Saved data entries
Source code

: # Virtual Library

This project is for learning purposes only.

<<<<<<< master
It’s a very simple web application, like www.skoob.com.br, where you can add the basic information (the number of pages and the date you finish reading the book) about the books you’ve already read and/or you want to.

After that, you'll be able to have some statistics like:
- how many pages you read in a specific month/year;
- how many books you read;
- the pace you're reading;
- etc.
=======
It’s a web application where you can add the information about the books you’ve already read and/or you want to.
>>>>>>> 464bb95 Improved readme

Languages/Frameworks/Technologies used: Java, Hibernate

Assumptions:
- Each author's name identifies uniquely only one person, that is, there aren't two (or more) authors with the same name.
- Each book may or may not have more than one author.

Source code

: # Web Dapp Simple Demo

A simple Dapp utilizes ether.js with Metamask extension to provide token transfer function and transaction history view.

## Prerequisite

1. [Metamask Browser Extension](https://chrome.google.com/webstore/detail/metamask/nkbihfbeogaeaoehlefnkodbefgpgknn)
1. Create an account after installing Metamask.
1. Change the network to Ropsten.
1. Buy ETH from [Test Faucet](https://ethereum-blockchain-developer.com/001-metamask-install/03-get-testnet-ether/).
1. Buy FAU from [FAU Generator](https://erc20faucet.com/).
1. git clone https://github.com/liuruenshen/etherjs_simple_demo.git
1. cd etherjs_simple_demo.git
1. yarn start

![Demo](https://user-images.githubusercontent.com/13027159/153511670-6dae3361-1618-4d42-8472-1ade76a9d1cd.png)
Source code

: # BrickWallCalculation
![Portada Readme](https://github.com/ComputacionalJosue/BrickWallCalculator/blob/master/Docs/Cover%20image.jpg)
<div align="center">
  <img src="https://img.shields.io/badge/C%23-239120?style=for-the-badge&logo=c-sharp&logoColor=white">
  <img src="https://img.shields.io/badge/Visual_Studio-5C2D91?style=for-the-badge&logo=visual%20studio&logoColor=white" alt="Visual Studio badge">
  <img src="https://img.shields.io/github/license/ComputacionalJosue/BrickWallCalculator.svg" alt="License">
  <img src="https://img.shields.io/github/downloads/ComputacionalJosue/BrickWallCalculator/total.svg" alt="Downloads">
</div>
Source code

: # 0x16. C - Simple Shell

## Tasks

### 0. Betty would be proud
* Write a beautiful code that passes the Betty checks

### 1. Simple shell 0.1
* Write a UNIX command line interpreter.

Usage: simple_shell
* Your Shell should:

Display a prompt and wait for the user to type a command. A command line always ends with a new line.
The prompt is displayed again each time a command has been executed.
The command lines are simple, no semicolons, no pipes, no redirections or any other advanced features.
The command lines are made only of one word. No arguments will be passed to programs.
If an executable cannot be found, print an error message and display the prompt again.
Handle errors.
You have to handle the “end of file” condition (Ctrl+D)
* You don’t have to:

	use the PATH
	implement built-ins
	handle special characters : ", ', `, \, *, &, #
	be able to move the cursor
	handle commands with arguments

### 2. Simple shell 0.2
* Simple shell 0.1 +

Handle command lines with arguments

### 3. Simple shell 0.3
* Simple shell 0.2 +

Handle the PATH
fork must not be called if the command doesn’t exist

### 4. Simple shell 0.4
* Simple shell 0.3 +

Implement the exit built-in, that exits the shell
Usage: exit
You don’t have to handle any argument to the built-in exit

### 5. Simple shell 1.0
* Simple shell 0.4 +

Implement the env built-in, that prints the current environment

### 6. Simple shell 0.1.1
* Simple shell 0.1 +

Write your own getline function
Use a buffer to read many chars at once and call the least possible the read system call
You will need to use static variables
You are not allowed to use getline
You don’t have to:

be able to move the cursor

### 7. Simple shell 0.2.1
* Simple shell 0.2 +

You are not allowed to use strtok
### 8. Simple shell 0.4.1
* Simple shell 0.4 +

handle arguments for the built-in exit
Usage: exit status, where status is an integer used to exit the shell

Your assignment — Starting at the line above that contains "- Each book", write out each line exactly until the line that contains "## Prerequisite" has been written, and stop there.

Solution for this problem —
- Each book may or may not have more than one author.

Source code

: # Web Dapp Simple Demo

A simple Dapp utilizes ether.js with Metamask extension to provide token transfer function and transaction history view.

## Prerequisite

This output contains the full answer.